Os livros são a base do trabalho de Jimson e se apresentam de diferentes maneiras. A linguagem é nome, diz Derrida, e os nomes têm vida própria:

 

“Há então uma potência da linguagem, ao mesmo tempo uma dynamis, uma virtualidade envelopada, uma potencialidade que se pode ou não passar ao ato; ela é escondida, enterrada, sonolenta. Esta potencialidade é também um poder, uma eficácia própria que age por ela mesma, de modo quase autônomo, sem a iniciativa e além do controle dos sujeitos falantes.”1

 

Nos trabalhos de Jimson é o silêncio que impera, já não há leitores, mas observadores, nem a linearidade que a leitura proporciona e tampouco os livros podem ser manuseados. Projetam “seus conteúdos como externalidade pura”, afirma Liliane Benetti.2

Um conjunto de colagens, da série Unidade tripartida, faz parte da exposição. São realizadas com recortes finos do Lorem Ipsum, texto em latim usado para testes de diagramação de livros e projetos gráficos. São letras, que raramente fazem sílabas ou nomes, se contorcendo em formas sinuosas, fechadas, uma entrando dentro da outra. É uma espécie de destruição da potência da linguagem, tornando-a “sem a iniciativa e além do controle dos sujeitos falantes”, retomando Derrida.

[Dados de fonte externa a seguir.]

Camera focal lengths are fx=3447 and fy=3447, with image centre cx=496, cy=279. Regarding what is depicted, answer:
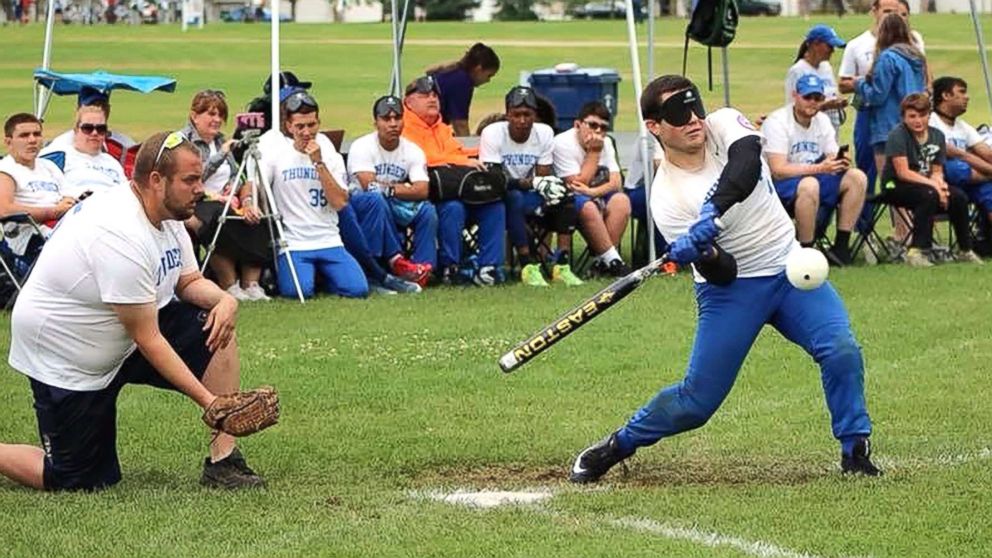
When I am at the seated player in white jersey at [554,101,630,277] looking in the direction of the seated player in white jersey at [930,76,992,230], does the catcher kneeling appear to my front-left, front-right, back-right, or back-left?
back-right

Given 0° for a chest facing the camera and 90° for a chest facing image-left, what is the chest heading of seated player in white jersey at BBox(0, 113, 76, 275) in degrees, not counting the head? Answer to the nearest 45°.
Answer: approximately 315°

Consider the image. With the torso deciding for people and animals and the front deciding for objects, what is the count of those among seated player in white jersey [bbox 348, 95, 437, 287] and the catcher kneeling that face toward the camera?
1

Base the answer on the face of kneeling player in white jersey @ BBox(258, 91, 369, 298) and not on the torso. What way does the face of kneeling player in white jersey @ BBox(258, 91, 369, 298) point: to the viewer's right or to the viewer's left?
to the viewer's right

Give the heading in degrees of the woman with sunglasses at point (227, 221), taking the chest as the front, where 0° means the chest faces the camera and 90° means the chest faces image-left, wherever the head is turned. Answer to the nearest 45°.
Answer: approximately 315°

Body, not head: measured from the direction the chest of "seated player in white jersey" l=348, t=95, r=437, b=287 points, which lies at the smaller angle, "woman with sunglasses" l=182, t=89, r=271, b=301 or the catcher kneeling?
the catcher kneeling

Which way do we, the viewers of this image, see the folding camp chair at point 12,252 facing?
facing the viewer and to the right of the viewer

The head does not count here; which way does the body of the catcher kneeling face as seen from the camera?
to the viewer's right

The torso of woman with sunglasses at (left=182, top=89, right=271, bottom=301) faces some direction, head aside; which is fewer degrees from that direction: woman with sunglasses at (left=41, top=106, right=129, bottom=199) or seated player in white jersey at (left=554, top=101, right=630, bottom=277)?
the seated player in white jersey
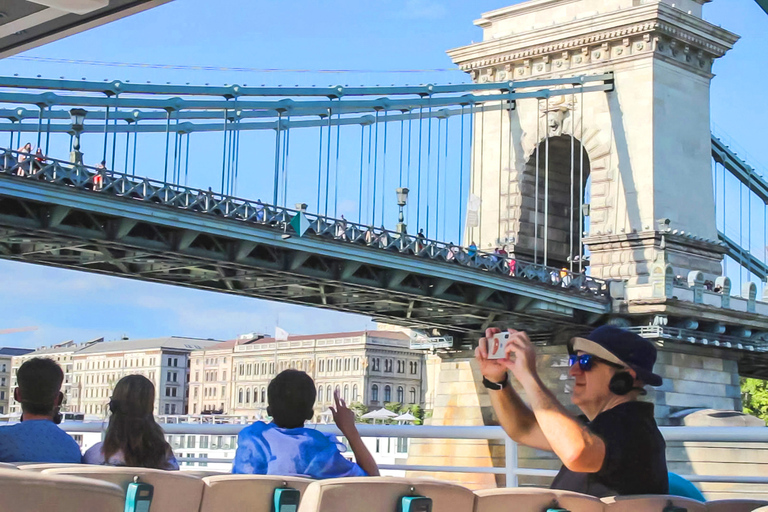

No segundo andar da Galeria uma grande instalação, Sem título (tragédia civil), remete a Samuel Beckett, em especial ao seu livro Le dépeupleur, escrito em francês, em 1970 e traduzido para o português como O despovoador.  Uma ruma de 80 livros, em papel jornal, jogados no chão com as capas umas sobre as outras, o que não deixa de aludir às 200 pessoas no cilindro de Beckett: umas coladas ao muro, outras andando na periferia e algumas no centro procurando subir nos nichos existentes no alto das paredes. Como um “matemático e poeta”, utilizando as palavras de Edith Fournier3, o autor, tal um compositor nos propõe um cilindro completamente fechado, pleno de seres cativos, com leis rigorosas, suscitando uma multiplicidade de leituras. Jimson também se utiliza de elementos geométricos nos formatos dos livros, começando por 20x30 cm, 20x35 cm, etc., até chegar ao maior de 40x20 cm. Uma lâmpada de bulbo amarela, forte, reitera ainda mais o Despovoador, mas também remete à lâmpada do Guernica. O resto da sala fica em penumbra, longe dos olhos.

De certo modo há uma espécie de profanação quando o artista utiliza livros em branco, sem um signo da escrita, mas como objetos escultóricos. Desde os códex da Antiguidade, ou antes mesmo, a escrita tem encontrado vários e diferentes suportes. Liberar o livro de seu fundamento, que é transmitir ficções, informações e conhecimentos, é dar um passo na própria ficção estética.

 

1 Jacques Derrida. Les Yeux de la langue.. .L’abîme et le volcan. Paris: Galilée, 2012.

2 Liliane Benetti. Lê-se nas paredes o peso dos corpos, 2013. In: https://www.jimsonvilela.com/textos

3 Edith Fournier. Samuel Beckett Mathématicien et poète. In: Critique, n.519-520, ago/set, 1990.